Despite already receiving the backing of the ECB and the European Parliament, Draghi's appointment had appeared in doubt after France threatened to block the decision at the summit because it would have left the country with no representative on the ECB's six-member executive board - while Italy would have two.
'Mr Draghi is a man of great quality. France trusts him completely,' President Nicolas Sarkozy said in Brussels. 'But everyone recognized that there can't be, among six members of the European Central Bank, two members of the same nationality.'
The second Italian board member, Lorenzo Bini Smaghi, had initially refused to resign. Bini Smaghi, whose term ends in 2013, had argued that the ECB's independence would be threatened if he were to bow to political pressure.
But on Friday, the Italian relented amid concern that any hesitation on Draghi's appointment would further spook markets already on high alert over the Greek debt crisis.
'I spoke to Mr Bini Smaghi this morning by phone and he did tell me personally that he would not finish his mandate as a member of the executive board,' Van Rompuy said.
Sarkozy said he too had a phone conversation with Bini Smaghi, who told him that 'before the end of the year, he would be called upon to take up new duties.'
Italian Prime Minister Silvio Berlusconi said Bini Smaghi is one of three candidates in the running to replace Draghi at the helm of Italy's central bank, along with Draghi's deputy, Fabrizio Saccomanni, and the director general of the Italian treasury, Vittorio Grilli.
'It doesn't put into question the independence of anybody,' Sarkozy said of Bini Smaghi's decision to leave the ECB executive board. 'Everybody knows that there was a problem of geographical balance and that problem has been settled.'
But some analysts argued that France shouldn't have meddled in the ECB's affairs. ING Bank economist Carsten Brzeski described the pressure from Paris to reshape the executive board as 'unprecedented and uncalled for.'
However, Brzeski did not see the move to edge Bini Smaghi out as compromising the ECB's fiercely guarded independence.

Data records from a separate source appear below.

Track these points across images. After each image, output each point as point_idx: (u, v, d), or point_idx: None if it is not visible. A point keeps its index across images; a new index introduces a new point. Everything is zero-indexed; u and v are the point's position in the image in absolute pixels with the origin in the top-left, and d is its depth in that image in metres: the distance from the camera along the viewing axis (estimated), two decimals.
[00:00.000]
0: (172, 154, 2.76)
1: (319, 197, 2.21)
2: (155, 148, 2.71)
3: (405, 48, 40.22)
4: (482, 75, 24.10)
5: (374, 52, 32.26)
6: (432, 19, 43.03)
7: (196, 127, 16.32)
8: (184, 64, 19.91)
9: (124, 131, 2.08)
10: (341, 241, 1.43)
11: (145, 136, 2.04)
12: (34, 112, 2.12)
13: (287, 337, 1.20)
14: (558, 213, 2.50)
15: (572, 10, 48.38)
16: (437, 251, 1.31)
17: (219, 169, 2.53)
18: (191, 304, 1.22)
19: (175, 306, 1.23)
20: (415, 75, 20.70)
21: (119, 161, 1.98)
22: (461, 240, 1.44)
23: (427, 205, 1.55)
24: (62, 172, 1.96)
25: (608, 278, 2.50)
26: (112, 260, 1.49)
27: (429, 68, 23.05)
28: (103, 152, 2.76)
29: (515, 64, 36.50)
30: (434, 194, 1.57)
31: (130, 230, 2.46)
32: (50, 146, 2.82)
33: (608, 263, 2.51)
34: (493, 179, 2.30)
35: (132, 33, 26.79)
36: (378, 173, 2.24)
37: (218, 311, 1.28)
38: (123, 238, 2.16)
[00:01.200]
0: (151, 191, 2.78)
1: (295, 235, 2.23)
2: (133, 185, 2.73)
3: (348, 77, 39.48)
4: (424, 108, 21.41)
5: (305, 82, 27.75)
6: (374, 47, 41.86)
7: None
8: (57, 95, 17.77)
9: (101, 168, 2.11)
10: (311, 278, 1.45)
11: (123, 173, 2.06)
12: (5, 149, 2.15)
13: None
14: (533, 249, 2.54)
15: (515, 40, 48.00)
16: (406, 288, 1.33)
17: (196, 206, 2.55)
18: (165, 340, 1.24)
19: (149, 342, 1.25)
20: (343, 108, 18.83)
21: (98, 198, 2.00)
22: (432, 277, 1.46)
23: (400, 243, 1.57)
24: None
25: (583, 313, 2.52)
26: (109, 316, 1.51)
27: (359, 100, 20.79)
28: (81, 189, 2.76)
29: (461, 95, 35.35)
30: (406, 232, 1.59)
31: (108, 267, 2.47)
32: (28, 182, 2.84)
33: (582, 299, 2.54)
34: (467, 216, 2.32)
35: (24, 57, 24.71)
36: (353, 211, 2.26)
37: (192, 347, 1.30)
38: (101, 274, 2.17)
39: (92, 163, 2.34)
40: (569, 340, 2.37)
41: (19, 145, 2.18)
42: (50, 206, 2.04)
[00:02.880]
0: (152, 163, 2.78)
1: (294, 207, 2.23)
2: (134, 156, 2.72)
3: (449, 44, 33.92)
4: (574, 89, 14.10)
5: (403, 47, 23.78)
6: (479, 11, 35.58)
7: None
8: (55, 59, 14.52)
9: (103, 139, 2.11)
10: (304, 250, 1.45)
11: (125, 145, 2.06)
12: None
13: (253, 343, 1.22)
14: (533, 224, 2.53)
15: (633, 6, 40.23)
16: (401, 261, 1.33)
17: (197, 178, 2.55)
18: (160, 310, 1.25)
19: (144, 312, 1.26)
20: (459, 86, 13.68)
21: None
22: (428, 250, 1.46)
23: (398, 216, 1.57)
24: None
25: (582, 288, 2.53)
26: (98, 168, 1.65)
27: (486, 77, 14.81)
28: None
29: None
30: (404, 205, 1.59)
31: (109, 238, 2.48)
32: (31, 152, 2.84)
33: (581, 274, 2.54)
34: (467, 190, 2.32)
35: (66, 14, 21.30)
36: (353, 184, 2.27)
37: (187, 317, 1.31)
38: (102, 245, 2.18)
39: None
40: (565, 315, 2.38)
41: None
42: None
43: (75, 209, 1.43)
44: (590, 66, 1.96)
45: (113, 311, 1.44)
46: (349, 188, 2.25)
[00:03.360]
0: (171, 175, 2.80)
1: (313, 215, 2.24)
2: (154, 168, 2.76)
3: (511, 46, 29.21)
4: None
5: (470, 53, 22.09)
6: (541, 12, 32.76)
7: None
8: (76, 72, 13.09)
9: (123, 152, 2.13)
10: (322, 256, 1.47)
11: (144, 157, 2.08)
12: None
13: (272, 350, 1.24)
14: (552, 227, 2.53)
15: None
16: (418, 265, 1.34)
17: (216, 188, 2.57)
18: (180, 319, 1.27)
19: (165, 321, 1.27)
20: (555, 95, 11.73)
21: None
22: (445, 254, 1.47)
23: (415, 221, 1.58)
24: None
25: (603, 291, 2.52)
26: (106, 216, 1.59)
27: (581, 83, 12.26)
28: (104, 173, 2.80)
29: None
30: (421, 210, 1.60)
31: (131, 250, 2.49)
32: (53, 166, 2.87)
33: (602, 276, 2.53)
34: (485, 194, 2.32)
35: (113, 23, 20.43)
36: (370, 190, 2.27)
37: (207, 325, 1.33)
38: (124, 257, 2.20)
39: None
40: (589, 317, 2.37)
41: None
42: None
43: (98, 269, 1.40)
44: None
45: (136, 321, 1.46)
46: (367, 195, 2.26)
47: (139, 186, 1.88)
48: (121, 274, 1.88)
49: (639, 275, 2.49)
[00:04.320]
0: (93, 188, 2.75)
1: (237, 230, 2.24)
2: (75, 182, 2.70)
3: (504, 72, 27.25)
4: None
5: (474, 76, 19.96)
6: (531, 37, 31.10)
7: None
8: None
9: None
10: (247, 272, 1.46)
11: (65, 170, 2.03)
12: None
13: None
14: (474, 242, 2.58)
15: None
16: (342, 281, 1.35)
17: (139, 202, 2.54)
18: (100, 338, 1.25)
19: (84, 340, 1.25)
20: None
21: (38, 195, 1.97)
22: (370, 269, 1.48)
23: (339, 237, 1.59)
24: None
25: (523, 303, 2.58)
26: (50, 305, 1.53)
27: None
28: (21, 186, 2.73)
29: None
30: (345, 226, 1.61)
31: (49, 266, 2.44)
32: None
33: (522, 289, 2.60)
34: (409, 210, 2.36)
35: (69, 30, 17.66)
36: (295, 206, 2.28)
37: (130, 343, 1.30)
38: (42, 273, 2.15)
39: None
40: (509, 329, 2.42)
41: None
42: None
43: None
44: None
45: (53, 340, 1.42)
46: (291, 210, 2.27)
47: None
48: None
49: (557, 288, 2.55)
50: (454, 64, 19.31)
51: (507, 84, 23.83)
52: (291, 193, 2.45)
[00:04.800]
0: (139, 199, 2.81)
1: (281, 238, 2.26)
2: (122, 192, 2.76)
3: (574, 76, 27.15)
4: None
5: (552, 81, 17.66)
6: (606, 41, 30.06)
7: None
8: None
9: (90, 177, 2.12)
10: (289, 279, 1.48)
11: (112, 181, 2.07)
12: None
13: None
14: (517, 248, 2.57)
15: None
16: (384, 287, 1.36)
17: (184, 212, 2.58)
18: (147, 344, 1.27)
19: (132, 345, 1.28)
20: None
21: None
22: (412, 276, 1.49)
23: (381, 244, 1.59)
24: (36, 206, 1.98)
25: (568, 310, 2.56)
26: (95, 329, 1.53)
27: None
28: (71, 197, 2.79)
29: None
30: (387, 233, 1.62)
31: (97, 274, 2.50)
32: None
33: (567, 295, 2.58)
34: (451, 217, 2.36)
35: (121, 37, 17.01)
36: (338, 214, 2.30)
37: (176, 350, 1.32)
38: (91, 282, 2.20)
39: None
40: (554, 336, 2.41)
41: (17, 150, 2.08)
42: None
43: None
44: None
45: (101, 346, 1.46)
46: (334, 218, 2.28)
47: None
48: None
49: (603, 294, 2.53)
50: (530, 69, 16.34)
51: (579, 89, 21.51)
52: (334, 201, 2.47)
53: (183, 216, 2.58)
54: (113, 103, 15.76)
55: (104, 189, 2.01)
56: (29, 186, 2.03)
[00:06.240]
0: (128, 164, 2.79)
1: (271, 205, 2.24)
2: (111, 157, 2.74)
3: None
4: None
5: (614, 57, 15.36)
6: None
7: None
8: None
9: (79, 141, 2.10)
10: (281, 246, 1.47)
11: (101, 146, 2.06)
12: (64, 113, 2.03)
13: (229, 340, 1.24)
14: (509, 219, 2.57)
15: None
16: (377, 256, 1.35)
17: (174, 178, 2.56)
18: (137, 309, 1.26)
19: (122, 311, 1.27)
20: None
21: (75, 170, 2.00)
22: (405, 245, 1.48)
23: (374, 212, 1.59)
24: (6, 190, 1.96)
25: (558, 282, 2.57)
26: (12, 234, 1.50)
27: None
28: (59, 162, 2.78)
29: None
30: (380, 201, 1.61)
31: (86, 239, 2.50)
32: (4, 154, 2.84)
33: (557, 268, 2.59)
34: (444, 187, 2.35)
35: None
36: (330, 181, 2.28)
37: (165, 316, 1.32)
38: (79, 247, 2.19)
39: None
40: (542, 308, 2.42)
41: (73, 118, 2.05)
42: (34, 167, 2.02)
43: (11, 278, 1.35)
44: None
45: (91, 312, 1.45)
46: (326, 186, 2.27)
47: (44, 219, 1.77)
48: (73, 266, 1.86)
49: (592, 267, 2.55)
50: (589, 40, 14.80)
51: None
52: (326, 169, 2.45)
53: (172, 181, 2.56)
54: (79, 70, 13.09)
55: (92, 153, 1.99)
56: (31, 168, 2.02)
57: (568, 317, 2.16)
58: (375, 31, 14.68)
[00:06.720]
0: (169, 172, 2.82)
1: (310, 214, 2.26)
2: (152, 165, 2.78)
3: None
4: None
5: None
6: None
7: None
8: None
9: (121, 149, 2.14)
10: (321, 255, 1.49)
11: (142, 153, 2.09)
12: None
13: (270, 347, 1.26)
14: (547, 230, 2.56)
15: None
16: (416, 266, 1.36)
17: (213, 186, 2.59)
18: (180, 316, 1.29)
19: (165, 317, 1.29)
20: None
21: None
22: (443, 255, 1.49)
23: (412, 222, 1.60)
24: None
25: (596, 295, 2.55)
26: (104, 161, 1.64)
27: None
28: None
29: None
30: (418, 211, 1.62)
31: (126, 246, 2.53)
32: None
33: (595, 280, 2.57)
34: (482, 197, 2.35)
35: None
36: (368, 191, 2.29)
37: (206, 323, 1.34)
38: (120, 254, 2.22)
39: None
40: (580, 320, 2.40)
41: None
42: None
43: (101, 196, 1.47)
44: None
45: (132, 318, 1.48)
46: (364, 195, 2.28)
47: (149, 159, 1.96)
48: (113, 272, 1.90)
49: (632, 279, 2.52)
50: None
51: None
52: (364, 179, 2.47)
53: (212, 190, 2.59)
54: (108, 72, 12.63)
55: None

'I think that the independence of the ECB is fully guaranteed,' Chancellor Angela Merkel also said in Brussels.
The appointment of the 63-year-old Draghi to an eight-year term as ECB president is part of a series of changes in leadership at the Frankfurt-based bank.
Other than Bini Smaghi's replacement on the six-member executive board - about which Sarkozy declined to speculate - the bank's 23-member governing council is also undergoing changes.
The Dutch government is expected to announce shortly the replacement for Nout Wellink, who is due to step down this month as head of that nation's central bank.
Germany's Jens Weidmann has just taken up his seat on the governing council, which sets interest rates for the eurozone, after his appointment to head up his country's influential Bundesbank.
Draghi's appointment has been welcomed by financial analysts, who see him as a good communicator. They also think his move to the ECB's top job is unlikely to result in any dramatic change in the institution, which is in its 12th year.
But the appointment does raise questions about whether the ECB will follow up an April rate rise with further increases, as expected, since it is unclear if Trichet would want to mark his departure or if Draghi should launch his presidency with a rate hike, analysts said.